=== Data ===

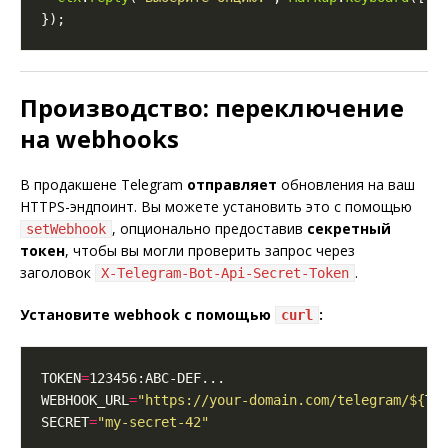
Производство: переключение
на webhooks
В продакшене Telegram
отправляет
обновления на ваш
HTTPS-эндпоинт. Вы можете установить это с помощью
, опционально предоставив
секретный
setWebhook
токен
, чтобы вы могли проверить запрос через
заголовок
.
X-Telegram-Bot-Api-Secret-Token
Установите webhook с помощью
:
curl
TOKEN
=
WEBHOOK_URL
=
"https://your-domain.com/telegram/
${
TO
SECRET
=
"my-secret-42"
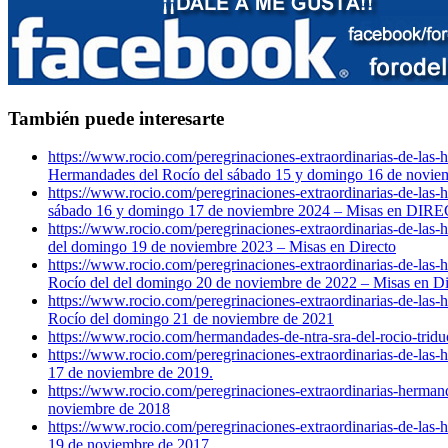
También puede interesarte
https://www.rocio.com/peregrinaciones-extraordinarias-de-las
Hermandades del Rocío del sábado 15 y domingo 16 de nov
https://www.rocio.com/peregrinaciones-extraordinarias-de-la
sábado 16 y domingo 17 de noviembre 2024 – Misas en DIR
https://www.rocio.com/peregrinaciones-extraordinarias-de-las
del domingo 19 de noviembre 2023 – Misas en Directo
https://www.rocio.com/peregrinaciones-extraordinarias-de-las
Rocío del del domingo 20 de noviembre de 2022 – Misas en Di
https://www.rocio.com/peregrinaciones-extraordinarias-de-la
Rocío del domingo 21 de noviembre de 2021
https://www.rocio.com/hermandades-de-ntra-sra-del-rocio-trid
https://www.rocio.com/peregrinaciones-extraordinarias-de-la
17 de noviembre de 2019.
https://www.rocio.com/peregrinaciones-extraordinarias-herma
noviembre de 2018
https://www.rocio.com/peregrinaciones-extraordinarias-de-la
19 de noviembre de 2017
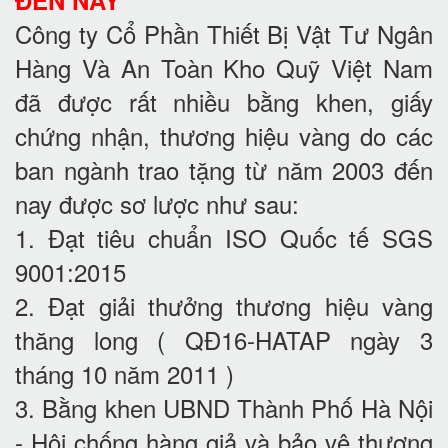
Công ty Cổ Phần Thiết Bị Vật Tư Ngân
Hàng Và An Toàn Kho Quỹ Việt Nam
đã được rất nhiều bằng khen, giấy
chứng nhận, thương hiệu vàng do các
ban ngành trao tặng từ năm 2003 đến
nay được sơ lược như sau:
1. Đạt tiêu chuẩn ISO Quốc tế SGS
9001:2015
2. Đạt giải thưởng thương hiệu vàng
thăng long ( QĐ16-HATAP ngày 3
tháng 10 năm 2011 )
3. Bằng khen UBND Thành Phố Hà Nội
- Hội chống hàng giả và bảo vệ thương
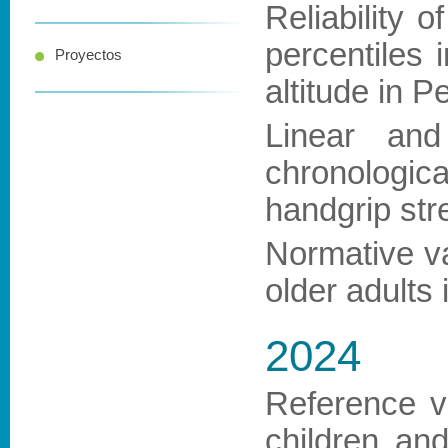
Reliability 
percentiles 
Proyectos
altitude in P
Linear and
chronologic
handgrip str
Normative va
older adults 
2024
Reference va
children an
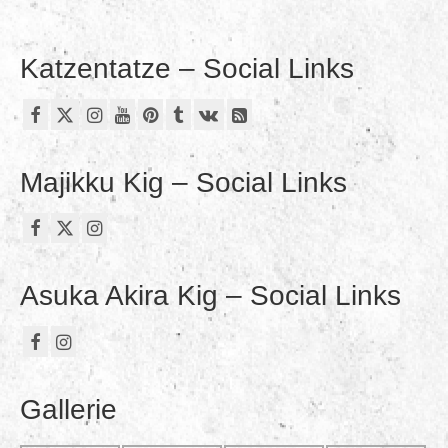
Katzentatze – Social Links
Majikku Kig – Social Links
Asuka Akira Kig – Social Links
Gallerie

===
=== Data ===

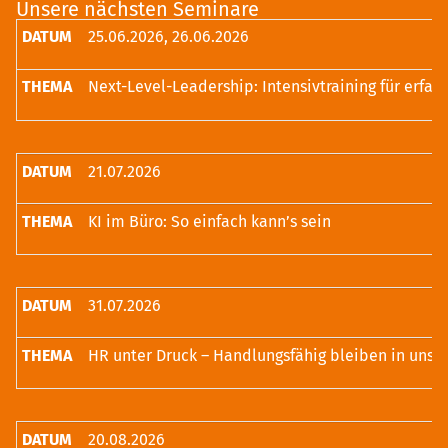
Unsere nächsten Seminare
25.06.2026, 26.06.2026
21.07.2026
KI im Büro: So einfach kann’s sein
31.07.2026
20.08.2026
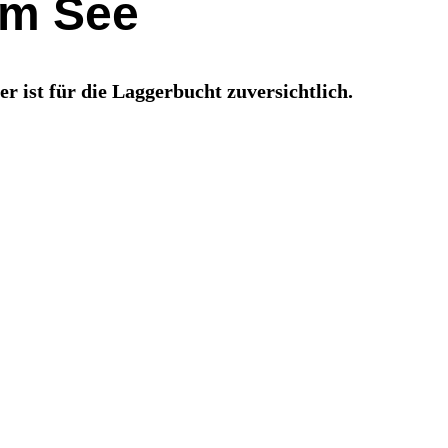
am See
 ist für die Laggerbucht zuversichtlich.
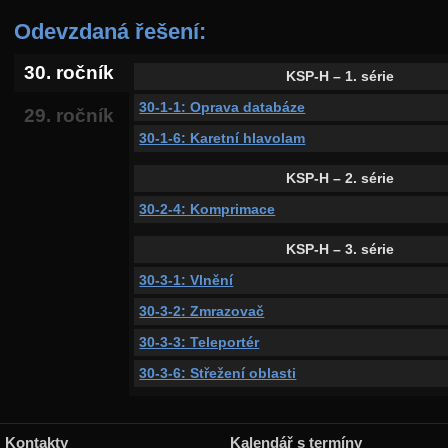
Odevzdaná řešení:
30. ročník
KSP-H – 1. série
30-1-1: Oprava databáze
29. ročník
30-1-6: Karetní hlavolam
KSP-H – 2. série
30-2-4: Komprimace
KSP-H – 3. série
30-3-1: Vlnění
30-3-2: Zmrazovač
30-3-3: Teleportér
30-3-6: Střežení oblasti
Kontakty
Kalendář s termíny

===
=== Data ===

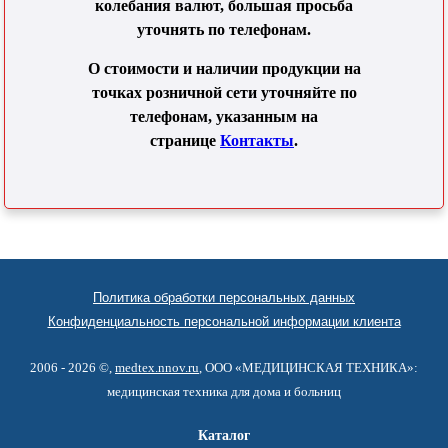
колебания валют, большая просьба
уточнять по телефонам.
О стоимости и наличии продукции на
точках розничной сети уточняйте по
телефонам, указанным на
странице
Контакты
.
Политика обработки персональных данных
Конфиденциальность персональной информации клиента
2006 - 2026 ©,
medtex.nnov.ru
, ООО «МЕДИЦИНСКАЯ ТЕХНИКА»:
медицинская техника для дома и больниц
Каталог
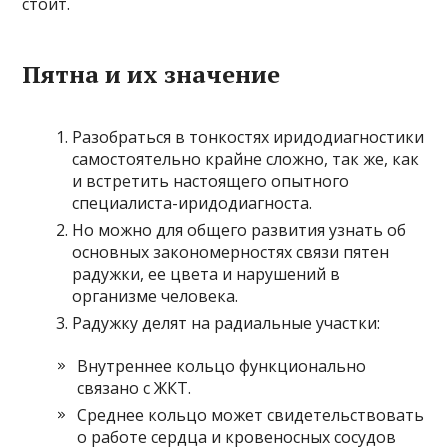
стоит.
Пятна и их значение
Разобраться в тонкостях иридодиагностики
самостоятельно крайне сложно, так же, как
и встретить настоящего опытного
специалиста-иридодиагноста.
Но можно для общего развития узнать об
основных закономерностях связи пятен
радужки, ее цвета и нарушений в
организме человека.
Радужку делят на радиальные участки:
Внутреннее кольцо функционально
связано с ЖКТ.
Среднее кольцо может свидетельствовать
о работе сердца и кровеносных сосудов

===

_What you have to do_.
List every line in the listing that contains the word "Misas", matching case exactly.

_Solution for this problem_.
sábado 16 y domingo 17 de noviembre 2024 – Misas en DIR
del domingo 19 de noviembre 2023 – Misas en Directo
Rocío del del domingo 20 de noviembre de 2022 – Misas en Di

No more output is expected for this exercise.